Survivors should be alert for con artists and criminals trying to obtain money or steal personal information through fraud, scams or identity theft. In some cases, thieves try to register with FEMA using names, addresses and Social Security numbers they have stolen from survivors.
Phony property inspections:
When a FEMA inspector calls to discuss your damaged home, he or she will require verification of your identity, but will already have your registration number.
No government disaster assistance official will call you to ask for your financial account information. If you doubt a FEMA representative is legitimate, hang up and call the main FEMA helpline at 800-621-3362 to speak about the incident.
Housing inspectors do not charge a fee at any time to inspect your property.
FEMA and the U.S. Small Business Administration never ask for money and never require banking information or payment in any form.
Phony building contractors:
The job of a FEMA housing inspector is to verify damage.
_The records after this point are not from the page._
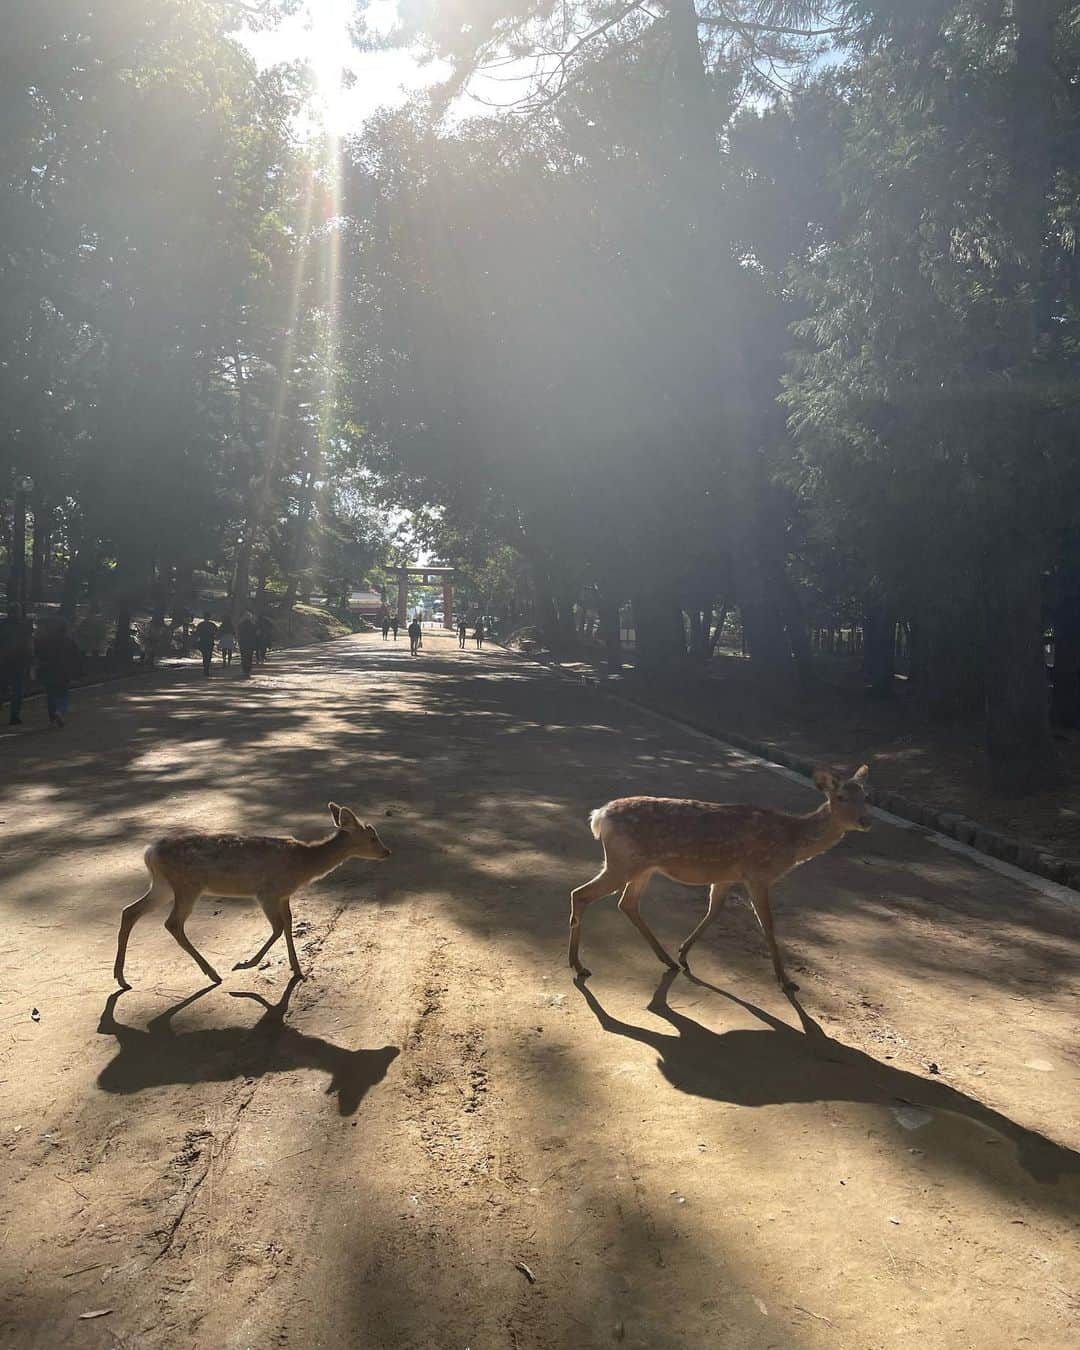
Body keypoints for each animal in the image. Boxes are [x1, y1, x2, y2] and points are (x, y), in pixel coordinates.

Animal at [112, 799, 391, 993]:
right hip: (186, 886)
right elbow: (277, 928)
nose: (387, 852)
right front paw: (244, 964)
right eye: (372, 837)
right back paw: (213, 973)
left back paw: (122, 978)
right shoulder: (267, 892)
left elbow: (288, 924)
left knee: (130, 911)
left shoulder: (283, 895)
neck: (303, 865)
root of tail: (150, 852)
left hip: (163, 886)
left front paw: (297, 970)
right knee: (172, 923)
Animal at [569, 772, 874, 993]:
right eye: (841, 796)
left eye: (867, 795)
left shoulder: (726, 877)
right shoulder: (757, 874)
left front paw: (684, 953)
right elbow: (768, 924)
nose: (865, 821)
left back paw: (667, 959)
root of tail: (599, 816)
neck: (791, 841)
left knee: (627, 903)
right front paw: (786, 982)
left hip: (642, 867)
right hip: (622, 862)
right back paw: (578, 966)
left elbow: (714, 911)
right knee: (581, 894)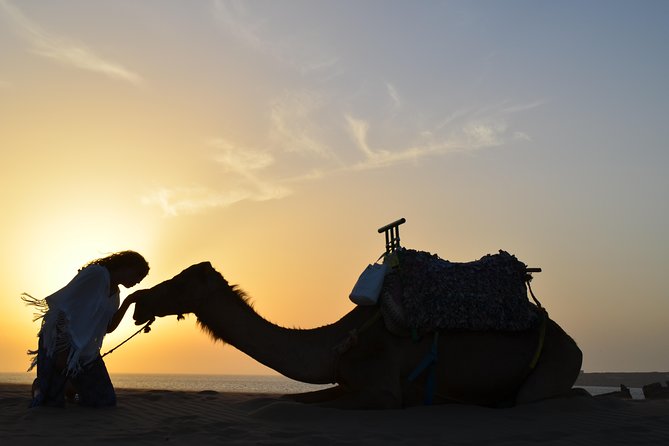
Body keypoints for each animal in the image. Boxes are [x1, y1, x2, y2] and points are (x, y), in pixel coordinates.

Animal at [129, 264, 580, 410]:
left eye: (180, 282)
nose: (139, 300)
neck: (337, 341)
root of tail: (570, 340)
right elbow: (294, 400)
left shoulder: (382, 389)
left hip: (557, 363)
FEMA does not hire or endorse specific contractors to fix homes or recommend repairs.
Hire a reputable engineer, architect or building official to inspect your home. An unethical contractor may create damage to get work.
When in doubt, report any suspicious behavior to your local authorities.
Hire a legitimate contractor:
Always use a licensed local contractor backed by reliable references.
Require a written contract with anyone you hire.
Never pay more than half the cost of the job upfront. Be sure to get a written receipt for any payment.
If one estimate seems much lower than the others and sounds too good to be true, it probably is. Many unethical contractors provide low-ball bids that seem attractive. But these contractors are often uninsured and may charge substantial cancellation fees.